Bluntly…no-one wants to end up having to help wipe arses themselves. So we all desperately ‘out-source’ our compassion. We ‘over-resource’ (but under-triage and under-supervise) the actual applied care, and especially its administrative heirachies and chains-of-(what-should-be)-accountable-management. We over-‘professionalise’ and over-‘credential’ daily care work, we fetishise and sentimentalise and concescend the sh*t out of the actual carers – even as we pay that very bottom rung of that system, which is where the care action is, relative cr*p.
And this ruinously unsustainable structure becomes a ‘proxy’ for the expression of our ‘compassion’. We are handing control of a Care Sector ATM to the unscrupulous, the lazy and the dishonest…and deluding ourselves that if we just articulate a vague, feelgood approval of the ‘good intentions’ of the NDIS, that is a ‘good enough’ way of showing how much we, too, care.
We need more people actively helping to care for the disabled, not a better ‘system’ for doing so. This means you Crikerians, too.
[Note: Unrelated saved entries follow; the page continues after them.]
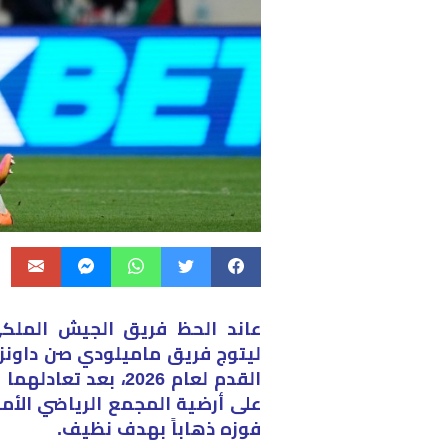
​عاند الحظ فريق الجيش الملكي
ليتوج فريق ماميلودي صن داونز 
على أرضية المجمع الرياضي الأمير
فوزه ذهاباً بهدف نظيف.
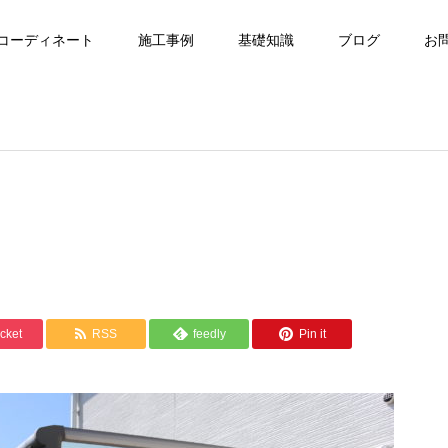
コーディネート
施工事例
基礎知識
ブログ
お
cket
RSS
feedly
Pin it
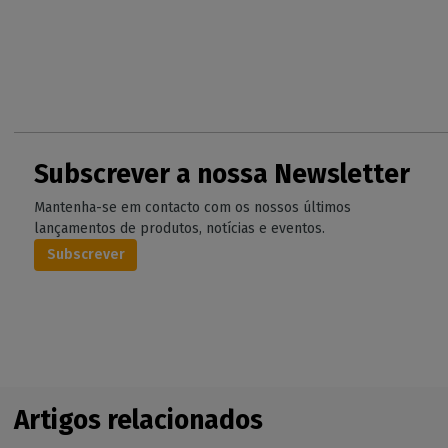
Subscrever a nossa Newsletter
Mantenha-se em contacto com os nossos últimos
lançamentos de produtos, notícias e eventos.
Subscrever
Artigos relacionados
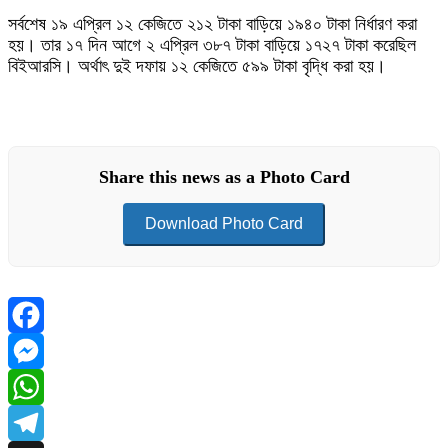
সর্বশেষ ১৯ এপ্রিল ১২ কেজিতে ২১২ টাকা বাড়িয়ে ১৯৪০ টাকা নির্ধারণ করা
হয়। তার ১৭ দিন আগে ২ এপ্রিল ৩৮৭ টাকা বাড়িয়ে ১৭২৭ টাকা করেছিল
বিইআরসি। অর্থাৎ দুই দফায় ১২ কেজিতে ৫৯৯ টাকা বৃদ্ধি করা হয়।
Share this news as a Photo Card
Download Photo Card
Facebook
Messenger
WhatsApp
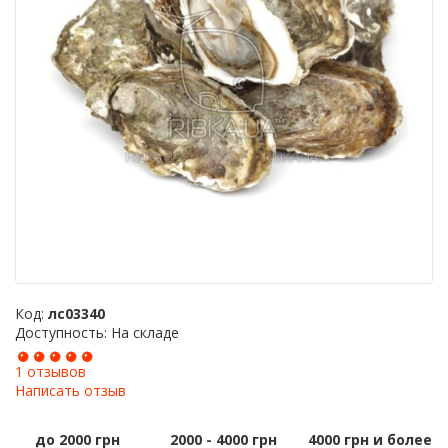
Код:
лс03340
Доступность: На складе
1 отзывов
Написать отзыв
до 2000 грн
2000 - 4000 грн
4000 грн и более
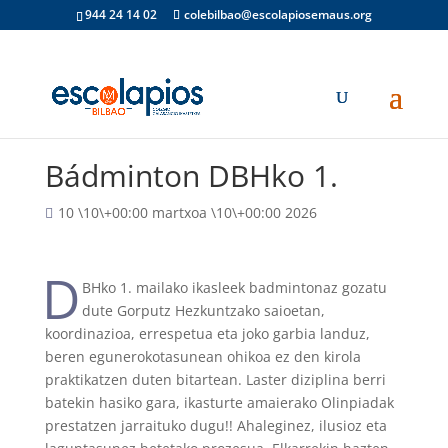
944 24 14 02
colebilbao@escolapiosemaus.org
Bádminton DBHko 1.
10 \10\+00:00 martxoa \10\+00:00 2026
D
BHko 1. mailako ikasleek badmintonaz gozatu
dute Gorputz Hezkuntzako saioetan,
koordinazioa, errespetua eta joko garbia landuz,
beren egunerokotasunean ohikoa ez den kirola
praktikatzen duten bitartean. Laster diziplina berri
batekin hasiko gara, ikasturte amaierako Olinpiadak
prestatzen jarraituko dugu!! Ahaleginez, ilusioz eta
Fewer hand-wringing articles, more hands on deck in the care sector and in the homes.
Again, my universal Care Sector National Service citizenly obligation concept is the only way this is ever going to work. It’s not just about resourcing. It’s also about re-creating a sustainable national collective sentiment and ethos, regarding caring for those in our tribe who need it.
This is what Shorten has been saying – the people on the NDIS scheme, have become, to providers, cash cows.
“Light on detail” and that’s when I stopped reading, it has become the catchcry of so many opinion pieces, and those Liberals too lazy to read the detail when it’s put before them, that it’s become pointless to bother reading further. How much detail do you want before an inquiry has even started?
Apart from that, the last time Mr Shorten gave out the details it gave Morrison the election, and what a duck’s breakfast that became forcall of us.
Yep. Me too. I listened to Shorten’s press club speech yesterday and to interviews last night. He was very clear about needed fixing but careful not to pre-empt the inquiry and its findings and recommendations.
I am now quite over so many articles listing what has NOT been done by this, that or the other organisation in the last six, twelve, eighteen months. Like the author of the article, above, on “template-led opinion pieces” I am quite weary of authors demanding quick answers to complex issues.
Providers should not be allowed to provide all things for any participant. If you’re in a group home run by X, your day programs should be run by Y, Z etc … there’s no reason everyone in a group home should be sent to same day activity. People should also be supported in other accommodation, just because one person has a disability, doesn’t mean everyone else in the house has to.